In your reply, restate all of the records below word for word.

╭─ PROVIDED RECORDS

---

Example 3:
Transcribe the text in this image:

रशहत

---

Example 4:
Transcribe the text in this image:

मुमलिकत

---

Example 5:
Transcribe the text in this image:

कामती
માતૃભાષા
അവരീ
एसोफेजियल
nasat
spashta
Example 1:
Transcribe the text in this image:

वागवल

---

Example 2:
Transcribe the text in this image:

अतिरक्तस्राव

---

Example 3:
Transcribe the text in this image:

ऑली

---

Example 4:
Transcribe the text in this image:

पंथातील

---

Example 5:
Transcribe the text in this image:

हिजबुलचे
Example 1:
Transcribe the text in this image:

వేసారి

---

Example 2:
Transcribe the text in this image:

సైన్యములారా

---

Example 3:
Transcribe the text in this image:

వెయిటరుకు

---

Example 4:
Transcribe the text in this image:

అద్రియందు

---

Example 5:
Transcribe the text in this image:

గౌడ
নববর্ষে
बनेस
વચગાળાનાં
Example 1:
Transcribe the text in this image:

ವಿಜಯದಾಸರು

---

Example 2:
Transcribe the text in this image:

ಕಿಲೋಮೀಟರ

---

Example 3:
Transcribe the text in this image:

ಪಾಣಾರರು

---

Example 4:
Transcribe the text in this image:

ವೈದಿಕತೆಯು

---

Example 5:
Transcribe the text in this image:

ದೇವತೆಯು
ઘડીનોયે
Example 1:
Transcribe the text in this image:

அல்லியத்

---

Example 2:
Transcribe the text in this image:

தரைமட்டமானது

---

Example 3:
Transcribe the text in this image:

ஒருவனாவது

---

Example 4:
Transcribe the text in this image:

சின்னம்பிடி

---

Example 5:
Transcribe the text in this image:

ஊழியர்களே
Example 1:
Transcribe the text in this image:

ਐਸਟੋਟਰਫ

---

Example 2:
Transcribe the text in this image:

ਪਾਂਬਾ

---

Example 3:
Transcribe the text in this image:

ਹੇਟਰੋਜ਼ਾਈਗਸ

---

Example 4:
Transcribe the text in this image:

╰─

◆ **YOUR RESPONSE**
---

Example 3:
Transcribe the text in this image:

रशहत

---

Example 4:
Transcribe the text in this image:

मुमलिकत

---

Example 5:
Transcribe the text in this image:

कामती
માતૃભાષા
അവരീ
एसोफेजियल
nasat
spashta
Example 1:
Transcribe the text in this image:

वागवल

---

Example 2:
Transcribe the text in this image:

अतिरक्तस्राव

---

Example 3:
Transcribe the text in this image:

ऑली

---

Example 4:
Transcribe the text in this image:

पंथातील

---

Example 5:
Transcribe the text in this image:

हिजबुलचे
Example 1:
Transcribe the text in this image:

వేసారి

---

Example 2:
Transcribe the text in this image:

సైన్యములారా

---

Example 3:
Transcribe the text in this image:

వెయిటరుకు

---

Example 4:
Transcribe the text in this image:

అద్రియందు

---

Example 5:
Transcribe the text in this image:

గౌడ
নববর্ষে
बनेस
વચગાળાનાં
Example 1:
Transcribe the text in this image:

ವಿಜಯದಾಸರು

---

Example 2:
Transcribe the text in this image:

ಕಿಲೋಮೀಟರ

---

Example 3:
Transcribe the text in this image:

ಪಾಣಾರರು

---

Example 4:
Transcribe the text in this image:

ವೈದಿಕತೆಯು

---

Example 5:
Transcribe the text in this image:

ದೇವತೆಯು
ઘડીનોયે
Example 1:
Transcribe the text in this image:

அல்லியத்

---

Example 2:
Transcribe the text in this image:

தரைமட்டமானது

---

Example 3:
Transcribe the text in this image:

ஒருவனாவது

---

Example 4:
Transcribe the text in this image:

சின்னம்பிடி

---

Example 5:
Transcribe the text in this image:

ஊழியர்களே
Example 1:
Transcribe the text in this image:

ਐਸਟੋਟਰਫ

---

Example 2:
Transcribe the text in this image:

ਪਾਂਬਾ

---

Example 3:
Transcribe the text in this image:

ਹੇਟਰੋਜ਼ਾਈਗਸ

---

Example 4:
Transcribe the text in this image:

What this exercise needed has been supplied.